Arteries are the vessels, which carry blood throughout your body. When your blood pressure is too high, the arteries become scarred, hardened and less elastic. This occurs to some degree in all of us as we age, but elevated blood pressure speeds this process, which is called ‘hardening of the arteries’ or atherosclerosis.

Hardened or narrowed arteries may be unable to supply the amount of blood the body’s organs need. If the organs don’t get enough oxygen and nutrients, they can’t function properly. There is also a risk that a blood clot may lodge in an artery narrowed by atherosclerosis, depriving part of the body of its normal blood supply.

If the arteries that supply blood to the heart become clogged, blood flow to parts of the heart is slowed. When one vessel is completely closed off, blood ceases to flow to part of the heart, and portions of the heart muscle are damaged. This is a heart attack.

Narrowing of the arteries may also cause chest pain, called angina pectoris. Narrowing of the arteries in the legs causes cramping and pain because the tissues are not getting enough oxygen.

Your brain

Stroke may be caused by the progressive narrowing of the blood vessels in the brain. When blood flow becomes inadequate, brain cells are robbed of oxygen, and they die. Narrowing of the vessels also leads to a situation where a blood clot cannot move through the arteries; it blocks the flow of blood and deprives the tissue beyond of oxygen. About 80% of strokes are caused by the blockage of an artery in the neck or brain.

People who suffer a stroke often are left with paralysis on one side of the body and loss of speech.

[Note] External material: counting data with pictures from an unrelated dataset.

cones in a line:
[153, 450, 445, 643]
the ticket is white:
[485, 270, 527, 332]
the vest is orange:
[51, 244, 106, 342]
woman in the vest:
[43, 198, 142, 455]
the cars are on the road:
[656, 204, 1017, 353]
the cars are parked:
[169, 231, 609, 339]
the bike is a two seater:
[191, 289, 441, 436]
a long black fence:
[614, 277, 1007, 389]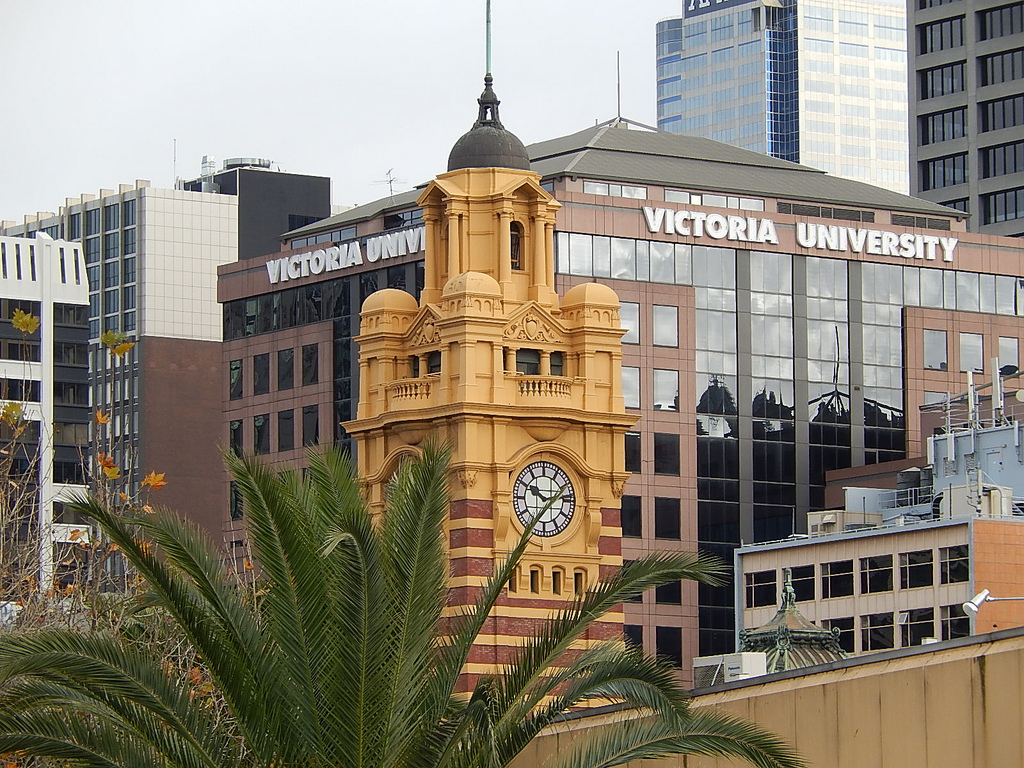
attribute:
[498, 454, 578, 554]
clock — large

A stroke is an emergency just as is a heart attack. Its symptoms are:

Weakness, numbness or paralysis of the face, arm or leg – particularly on one side of the body
Difficulty speaking or understanding simple statements
Blurred or decreased vision in one or both eyes
Sudden, unexplainable and intense headache
Dizziness, loss of balance or loss of coordination, especially when combined with another symptom
Sudden nausea, fever and vomiting – distinguished from a viral illness by the speed of onset (minutes or hours vs. several days)
Brief loss of consciousness or period of decreased consciousness (fainting, confusion, convulsions or coma).

Your kidneys

High blood pressure can cause narrowing of the arteries in the kidneys – just as in other parts of your body – which can lead to kidney failure.
The primary function of the kidneys is to filter toxic chemicals from your blood. This process is accomplished in specialized structures inside the kidneys. The blood pressure of the vessels inside these filtering structures is critical for their proper functioning.

When the arteries are narrowed and thickened by high blood pressure, blood flow to the filtering structures is reduced, and they cease to function properly. The amount of fluid that the kidneys can filter is reduced, leading to kidney failure. Toxic materials build up in the body. People with kidney failure need to undergo dialysis – use of a machine as an artificial kidney – and may ultimately need a kidney transplant.

The kidney has its own feedback mechanism to maintain optimum blood pressure to assure its proper functioning. When this internal mechanism senses that blood pressure is too low, it tries to compensate by raising blood pressure, which begins a deadly spiral of higher and higher pressure.

Your eyes

As in other parts of your body, the blood vessels inside your eyes may also narrow and harden due to uncontrolled high blood pressure. This can cause clot formation and bleeding inside the eye, which leads to vision impairment and even blindness.